*** Block opens ***
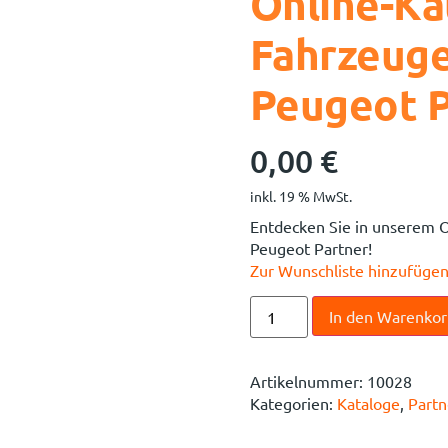
Online-Ka
Fahrzeuge
Peugeot P
0,00
€
inkl. 19 % MwSt.
Entdecken Sie in unserem O
Peugeot Partner!
Zur Wunschliste hinzufüge
In den Warenko
Artikelnummer:
10028
Kategorien:
Kataloge
,
Partn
*** Block closes ***
(Work order)
Rewrite the text of the records above with "Wunschliste" renamed to "Merkliste" and everything else kept the same. Leave the pictures out.

(Solution)
Online-Ka
Fahrzeuge
Peugeot P
0,00
€
inkl. 19 % MwSt.
Entdecken Sie in unserem O
Peugeot Partner!
Zur Merkliste hinzufüge
In den Warenko
Artikelnummer:
10028
Kategorien:
Kataloge
,
Partn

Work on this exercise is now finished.